Opinion: The consequences of protecting and defending the PFD

Opinion: The consequences of protecting and defending the PFD

Great care must be taken as policy is debated and adopted.

  • By BENJAMIN BROWN
  • Sunday, March 10, 2019 7:00am
  • Opinion

Alaskans voted to create the Alaska Permanent Fund in 1976, just 26 years into statehood when the population was just over 400,000. The people voted by a margin of 75,588 to 38,518 (66-34 percent) to create the Permanent Fund. In creating the Permanent Fund, Alaskans didn’t create the Permanent Fund Dividend (PFD), which happened in 1980 when the Legislature passed a bill establishing the first formula sharing Permanent Fund earnings with eligible Alaskans.

The original PFD formula was based on length of time in Alaska, $50 for each year of residency since statehood in 1959. The original $50 per year PFD formula was challenged by some people who were relatively new to Alaska, who thus would not have received as much money as those who had been here longer. In 1982, the U.S. Supreme Court ruled the original PFD formula violated the Privileges & Immunities Clause of the U.S. Constitution, guaranteeing citizens from each state roughly equal access to benefits afforded to other states’ residents, so all Americans are treated the same, preventing one state from treating other states’ residents like foreigners from other countries.

[Even with ‘super-sized’ PFD boost, economist predicts thousands of job losses under Dunleavy budget]

After the original PFD formula was struck down, the Legislature floated a different way to share Alaska’s oil wealth with individual Alaskans: equal $1,000 dividends for all Alaskans who had been residents for six months. This statutory scheme required a simple majority of the Legislature, not a two-thirds legislative vote followed by 50 percent of the full voting population.

In 1989, the Legislature expanded the amount of time needed to qualify as an Alaska resident from six to 24 months, and imposed a physical presence requirement and excluded felons from eligibility. A year later, a new court challenge found two years to be unconstitutional, and this led to the one-year residency standard that still exists today.

Far from being some static thing, the history of the PFD clearly illustrates that it is an evolving program, with specific policy elements changing over the course of time to meet the changing needs and desires of the Alaskan people. Throughout time, Alaskans have grown increasingly fond of the PFD’s generous payments which we can use as we see fit, with no strings attached. The Internal Revenue Service likes them as well, as PFDs are taxable federal income and a huge amount of money flows from Alaska into the federal treasury every year.

[130 testify on payback PFD, public gives more balanced feedback]

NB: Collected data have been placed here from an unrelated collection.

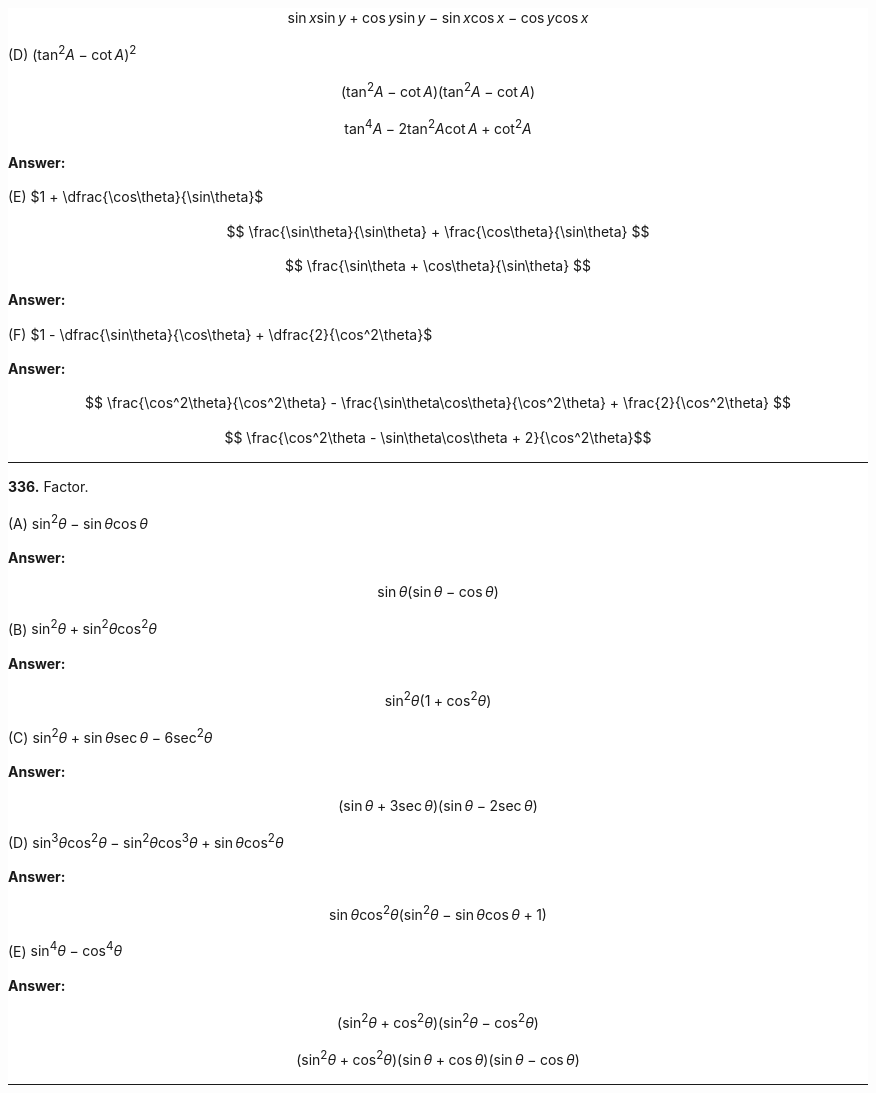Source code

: $$ \sin x\sin y + \cos y\sin y - \sin x\cos x - \cos y\cos x$$

(D) $(\tan^2A - \cot A)^2$

$$ (\tan^2A - \cot A)(\tan^2A - \cot A) $$

$$ \tan^4A - 2\tan^2A\cot A + \cot^2 A $$

**Answer:**

(E) $1 + \dfrac{\cos\theta}{\sin\theta}$

$$ \frac{\sin\theta}{\sin\theta} + \frac{\cos\theta}{\sin\theta} $$

$$ \frac{\sin\theta + \cos\theta}{\sin\theta} $$

**Answer:**

(F) $1 - \dfrac{\sin\theta}{\cos\theta} + \dfrac{2}{\cos^2\theta}$

**Answer:**

$$ \frac{\cos^2\theta}{\cos^2\theta} - \frac{\sin\theta\cos\theta}{\cos^2\theta} + \frac{2}{\cos^2\theta} $$

$$ \frac{\cos^2\theta - \sin\theta\cos\theta + 2}{\cos^2\theta}$$

---

**336.** Factor.

(A) $\sin^2\theta - \sin\theta\cos\theta$

**Answer:**

$$ \sin\theta(\sin\theta - \cos\theta) $$

(B) $\sin^2\theta + \sin^2\theta\cos^2\theta$

**Answer:**

$$ \sin^2\theta(1 + \cos^2\theta) $$

\(C\) $\sin^2\theta + \sin\theta\sec\theta - 6\sec^2\theta$

**Answer:**

$$ (\sin\theta + 3\sec\theta)(\sin\theta - 2\sec\theta) $$

(D)
$\sin^3\theta\cos^2\theta - \sin^2\theta\cos^3\theta + \sin\theta\cos^2\theta$

**Answer:**

$$ \sin\theta\cos^2\theta(\sin^2\theta - \sin\theta\cos\theta + 1) $$

(E) $\sin^4\theta - \cos^4\theta$

**Answer:**

$$ (\sin^2\theta + \cos^2\theta)(\sin^2\theta - \cos^2\theta) $$

$$ (\sin^2\theta + \cos^2\theta)(\sin\theta + \cos\theta)(\sin\theta - \cos\theta) $$

---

While the Permanent Fund originated in the desire to set aside some of Alaska’s oil wealth for future use, and the PFD from the wish to share wealth with all Alaskans, over time the PFD has come to resemble Universal Basic Income (UBI). UBI is defined as a government cash payment to citizens with no means test or work requirement. Generally made with few conditions, all citizens who can prove residency get the same UBI at regular intervals by meeting minimal eligibility requirements. There is no need to prove any need for the money or gainful employment, and if the age threshold is set low, children get the payments collected by parents or legal guardians on their behalf.

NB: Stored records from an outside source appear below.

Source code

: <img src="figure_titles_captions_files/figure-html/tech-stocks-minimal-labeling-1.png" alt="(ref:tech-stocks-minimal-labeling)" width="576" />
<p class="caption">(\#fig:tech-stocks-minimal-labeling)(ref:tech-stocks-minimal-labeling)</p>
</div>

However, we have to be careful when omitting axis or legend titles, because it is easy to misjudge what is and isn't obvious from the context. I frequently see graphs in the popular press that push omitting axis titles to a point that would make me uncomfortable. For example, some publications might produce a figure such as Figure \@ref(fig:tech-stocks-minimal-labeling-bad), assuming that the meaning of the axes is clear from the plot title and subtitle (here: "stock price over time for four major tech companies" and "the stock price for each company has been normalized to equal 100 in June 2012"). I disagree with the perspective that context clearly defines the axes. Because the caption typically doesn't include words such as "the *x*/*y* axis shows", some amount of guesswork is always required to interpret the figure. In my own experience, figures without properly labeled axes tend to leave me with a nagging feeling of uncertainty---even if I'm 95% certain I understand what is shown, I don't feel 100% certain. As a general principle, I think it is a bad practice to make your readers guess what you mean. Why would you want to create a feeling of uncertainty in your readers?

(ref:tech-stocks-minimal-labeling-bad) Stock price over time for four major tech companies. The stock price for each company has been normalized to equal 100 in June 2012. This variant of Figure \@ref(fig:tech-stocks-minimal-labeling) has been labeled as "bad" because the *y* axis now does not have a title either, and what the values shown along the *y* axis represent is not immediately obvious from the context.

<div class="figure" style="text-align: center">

UBI is not a common or established government program, at least by that name. In 2013, citizens in Switzerland gathered signatures sufficient to hold a national vote on enshrining UBI in the Swiss Constitution. When voting happened in 2016, almost 77 percent of Swiss voters rejected this proposal. One of the reasons advanced by opponents was that UBI might serve as a magnet drawing people to move to Switzerland to sign up for and receive cash payments in perpetuity.

It is easy to understand the desire to protect and defend the Permanent Fund, and the PFD may have a role to play in this effort, but great care must be taken as policy is debated and adopted. At the national level, we’re trying to ensure America’s immigration laws and enforcement systems work. At the state level, it is not legally or practically possible to prevent domestic immigrants lured by the PFD to move to Alaska.

As Alaskans consider the best way to protect and defend the Permanent Fund and PFD, it is prudent not to paint ourselves into a corner where we’ve promised UBI without carefully considering the consequences.


• Benjamin Brown is a lifelong Alaskan, and an attorney, who lives in Juneau. My Turns and Letters to the Editor represent the view of the author, not the view of the Juneau Empire.